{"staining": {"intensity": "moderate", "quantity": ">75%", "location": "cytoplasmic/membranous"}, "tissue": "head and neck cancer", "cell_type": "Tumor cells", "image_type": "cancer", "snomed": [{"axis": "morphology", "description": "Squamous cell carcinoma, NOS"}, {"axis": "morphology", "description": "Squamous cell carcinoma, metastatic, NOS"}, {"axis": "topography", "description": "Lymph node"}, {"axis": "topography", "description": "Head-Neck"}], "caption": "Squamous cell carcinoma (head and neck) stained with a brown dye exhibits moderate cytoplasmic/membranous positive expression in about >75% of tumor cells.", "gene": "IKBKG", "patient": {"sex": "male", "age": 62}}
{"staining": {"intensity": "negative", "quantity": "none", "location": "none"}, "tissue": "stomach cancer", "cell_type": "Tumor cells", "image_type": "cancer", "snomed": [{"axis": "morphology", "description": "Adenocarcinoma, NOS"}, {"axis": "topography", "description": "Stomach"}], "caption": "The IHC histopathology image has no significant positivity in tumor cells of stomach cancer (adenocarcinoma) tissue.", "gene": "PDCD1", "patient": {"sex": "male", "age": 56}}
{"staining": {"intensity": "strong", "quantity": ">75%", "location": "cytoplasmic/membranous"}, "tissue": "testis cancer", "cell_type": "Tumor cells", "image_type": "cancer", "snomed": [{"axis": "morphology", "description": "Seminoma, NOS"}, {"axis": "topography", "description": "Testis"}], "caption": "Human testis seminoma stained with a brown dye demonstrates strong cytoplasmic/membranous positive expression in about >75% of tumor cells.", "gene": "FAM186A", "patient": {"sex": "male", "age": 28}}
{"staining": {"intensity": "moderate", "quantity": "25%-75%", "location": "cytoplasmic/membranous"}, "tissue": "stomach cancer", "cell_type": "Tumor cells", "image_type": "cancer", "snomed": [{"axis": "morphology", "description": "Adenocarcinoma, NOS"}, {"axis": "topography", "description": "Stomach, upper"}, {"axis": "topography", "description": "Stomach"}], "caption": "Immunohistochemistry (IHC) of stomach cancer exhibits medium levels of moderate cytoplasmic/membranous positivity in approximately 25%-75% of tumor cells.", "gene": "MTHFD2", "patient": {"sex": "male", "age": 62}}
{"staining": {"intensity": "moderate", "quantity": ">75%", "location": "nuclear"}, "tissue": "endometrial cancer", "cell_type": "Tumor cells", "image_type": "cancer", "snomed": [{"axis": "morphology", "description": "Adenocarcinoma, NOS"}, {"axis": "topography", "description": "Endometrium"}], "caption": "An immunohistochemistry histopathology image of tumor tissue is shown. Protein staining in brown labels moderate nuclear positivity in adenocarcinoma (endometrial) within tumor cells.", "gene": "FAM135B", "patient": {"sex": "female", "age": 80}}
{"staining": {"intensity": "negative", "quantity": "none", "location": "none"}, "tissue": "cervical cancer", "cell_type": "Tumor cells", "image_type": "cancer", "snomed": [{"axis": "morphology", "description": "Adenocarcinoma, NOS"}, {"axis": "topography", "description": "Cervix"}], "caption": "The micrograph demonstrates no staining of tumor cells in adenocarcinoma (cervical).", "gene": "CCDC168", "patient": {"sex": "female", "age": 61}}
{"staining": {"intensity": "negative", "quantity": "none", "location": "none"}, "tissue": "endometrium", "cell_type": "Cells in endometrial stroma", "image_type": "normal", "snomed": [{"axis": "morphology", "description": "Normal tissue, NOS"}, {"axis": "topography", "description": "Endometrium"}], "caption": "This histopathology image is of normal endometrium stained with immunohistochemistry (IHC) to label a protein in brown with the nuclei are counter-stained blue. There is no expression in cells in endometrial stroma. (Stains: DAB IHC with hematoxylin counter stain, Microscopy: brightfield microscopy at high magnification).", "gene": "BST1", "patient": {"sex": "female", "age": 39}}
■ ■ ■ ■ ■
* _What needs to be done_:
Exactly as written above, set down the whole listing again.

* _Result_:
{"staining": {"intensity": "moderate", "quantity": ">75%", "location": "cytoplasmic/membranous"}, "tissue": "head and neck cancer", "cell_type": "Tumor cells", "image_type": "cancer", "snomed": [{"axis": "morphology", "description": "Squamous cell carcinoma, NOS"}, {"axis": "morphology", "description": "Squamous cell carcinoma, metastatic, NOS"}, {"axis": "topography", "description": "Lymph node"}, {"axis": "topography", "description": "Head-Neck"}], "caption": "Squamous cell carcinoma (head and neck) stained with a brown dye exhibits moderate cytoplasmic/membranous positive expression in about >75% of tumor cells.", "gene": "IKBKG", "patient": {"sex": "male", "age": 62}}
{"staining": {"intensity": "negative", "quantity": "none", "location": "none"}, "tissue": "stomach cancer", "cell_type": "Tumor cells", "image_type": "cancer", "snomed": [{"axis": "morphology", "description": "Adenocarcinoma, NOS"}, {"axis": "topography", "description": "Stomach"}], "caption": "The IHC histopathology image has no significant positivity in tumor cells of stomach cancer (adenocarcinoma) tissue.", "gene": "PDCD1", "patient": {"sex": "male", "age": 56}}
{"staining": {"intensity": "strong", "quantity": ">75%", "location": "cytoplasmic/membranous"}, "tissue": "testis cancer", "cell_type": "Tumor cells", "image_type": "cancer", "snomed": [{"axis": "morphology", "description": "Seminoma, NOS"}, {"axis": "topography", "description": "Testis"}], "caption": "Human testis seminoma stained with a brown dye demonstrates strong cytoplasmic/membranous positive expression in about >75% of tumor cells.", "gene": "FAM186A", "patient": {"sex": "male", "age": 28}}
{"staining": {"intensity": "moderate", "quantity": "25%-75%", "location": "cytoplasmic/membranous"}, "tissue": "stomach cancer", "cell_type": "Tumor cells", "image_type": "cancer", "snomed": [{"axis": "morphology", "description": "Adenocarcinoma, NOS"}, {"axis": "topography", "description": "Stomach, upper"}, {"axis": "topography", "description": "Stomach"}], "caption": "Immunohistochemistry (IHC) of stomach cancer exhibits medium levels of moderate cytoplasmic/membranous positivity in approximately 25%-75% of tumor cells.", "gene": "MTHFD2", "patient": {"sex": "male", "age": 62}}
{"staining": {"intensity": "moderate", "quantity": ">75%", "location": "nuclear"}, "tissue": "endometrial cancer", "cell_type": "Tumor cells", "image_type": "cancer", "snomed": [{"axis": "morphology", "description": "Adenocarcinoma, NOS"}, {"axis": "topography", "description": "Endometrium"}], "caption": "An immunohistochemistry histopathology image of tumor tissue is shown. Protein staining in brown labels moderate nuclear positivity in adenocarcinoma (endometrial) within tumor cells.", "gene": "FAM135B", "patient": {"sex": "female", "age": 80}}
{"staining": {"intensity": "negative", "quantity": "none", "location": "none"}, "tissue": "cervical cancer", "cell_type": "Tumor cells", "image_type": "cancer", "snomed": [{"axis": "morphology", "description": "Adenocarcinoma, NOS"}, {"axis": "topography", "description": "Cervix"}], "caption": "The micrograph demonstrates no staining of tumor cells in adenocarcinoma (cervical).", "gene": "CCDC168", "patient": {"sex": "female", "age": 61}}
{"staining": {"intensity": "negative", "quantity": "none", "location": "none"}, "tissue": "endometrium", "cell_type": "Cells in endometrial stroma", "image_type": "normal", "snomed": [{"axis": "morphology", "description": "Normal tissue, NOS"}, {"axis": "topography", "description": "Endometrium"}], "caption": "This histopathology image is of normal endometrium stained with immunohistochemistry (IHC) to label a protein in brown with the nuclei are counter-stained blue. There is no expression in cells in endometrial stroma. (Stains: DAB IHC with hematoxylin counter stain, Microscopy: brightfield microscopy at high magnification).", "gene": "BST1", "patient": {"sex": "female", "age": 39}}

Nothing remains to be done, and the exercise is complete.